**Tasks**
1 - In the forum thread about cloudy aquarium water, swap "filter" for "heater" and write out the passage between "I will be adding" and "(Oct 29, 2010)", inclusive.
2 - In the forum thread about cloudy aquarium water, what size is the poster's tank?
3 - Carry on the forum thread about cloudy aquarium water from its last post.

**Page excerpt**
════

# Cloudy water after adding sand



## AndehX (Jan 14, 2012)

Hi there, im new to this forum, but I am after some help/advice.

I setup my 125litre tank, a few days ago, and let it cycle. Yesterday I bought some play sand, washed it out in the shower untill the water ran clear, and added it to my tank.

This sand is very fine, so it looks more like a smoke cloud, than sand when I added it, but it settled pretty quick. The problem is, a day later, and the water now looks murky, and im wondering if I didn't clean it enough, or if it just needs to cycle through the filter for another couple of days for it to clear.

I will be adding another filter to the other side of the tank next week, as the one I have is only rated up to 120litres.

Here's some pics of what it looks like. Is this normal?


----------



## majerah1 (Oct 29, 2010)

Did you add the sand after the water?Sometimes it will take several days for it to all settle down.You can help by doing waterchanges.


----------



## AndehX (Jan 14, 2012)

yes I added it about 2 days after I filled the tank. If it doesnt clear up by monday, ill do a 50% water change


----------



## AndehX (Jan 14, 2012)

Ok, I did the water change, and the water looks a little better now. Still a bit murky from the side, but im not sure if its the light on the tank thats causing that or not.

════

**Data segment**
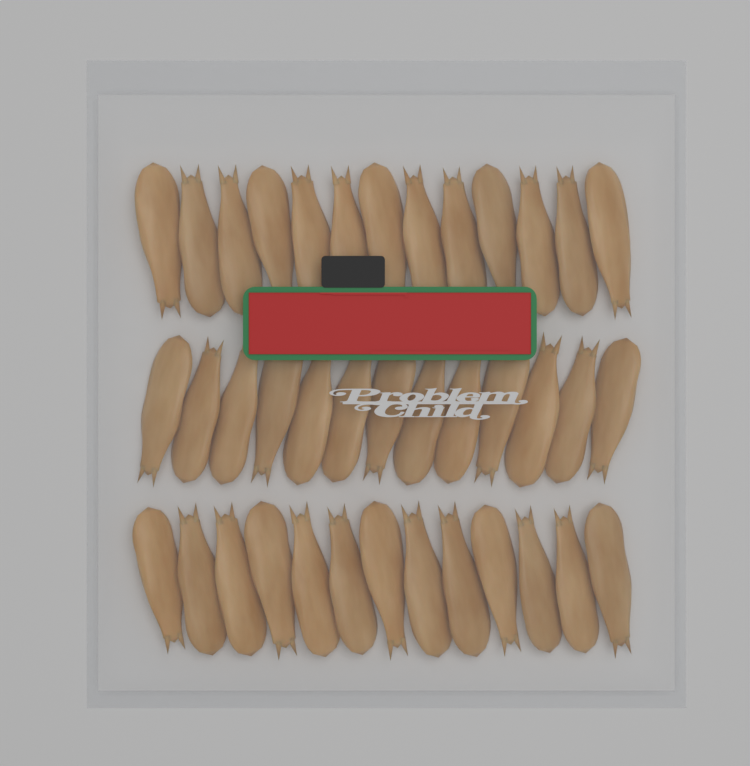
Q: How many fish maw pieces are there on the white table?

════

**Answers below**
1 -
I will be adding another heater to the other side of the tank next week, as the one I have is only rated up to 120litres.

Here's some pics of what it looks like. Is this normal?


----------



## majerah1 (Oct 29, 2010)

2 - 125 liters.

3 -
----------



## drunkenbeast (Nov 13, 2011)

keep doing water changes...it will eventually settle down it happens to most people


----------



## ChessieSFR (Dec 30, 2011)

Also be sure to be careful when adding new water in the changes that you're not stirring up the sand again. I pour new water into a small bowl that I hold at the waterline so that the flow of water is a current across the top of the tank, instead of a powerful jet into the bottom.

When I added my sand, I had to do a complete water change, but when I added water carefully, it settled very quickly after that.

Chessie


----------



## AndehX (Jan 14, 2012)

Yeah, I put a bowl at the bottom of the tank to stop the sand from clouding the tank again. I will probably do another water change tomorrow.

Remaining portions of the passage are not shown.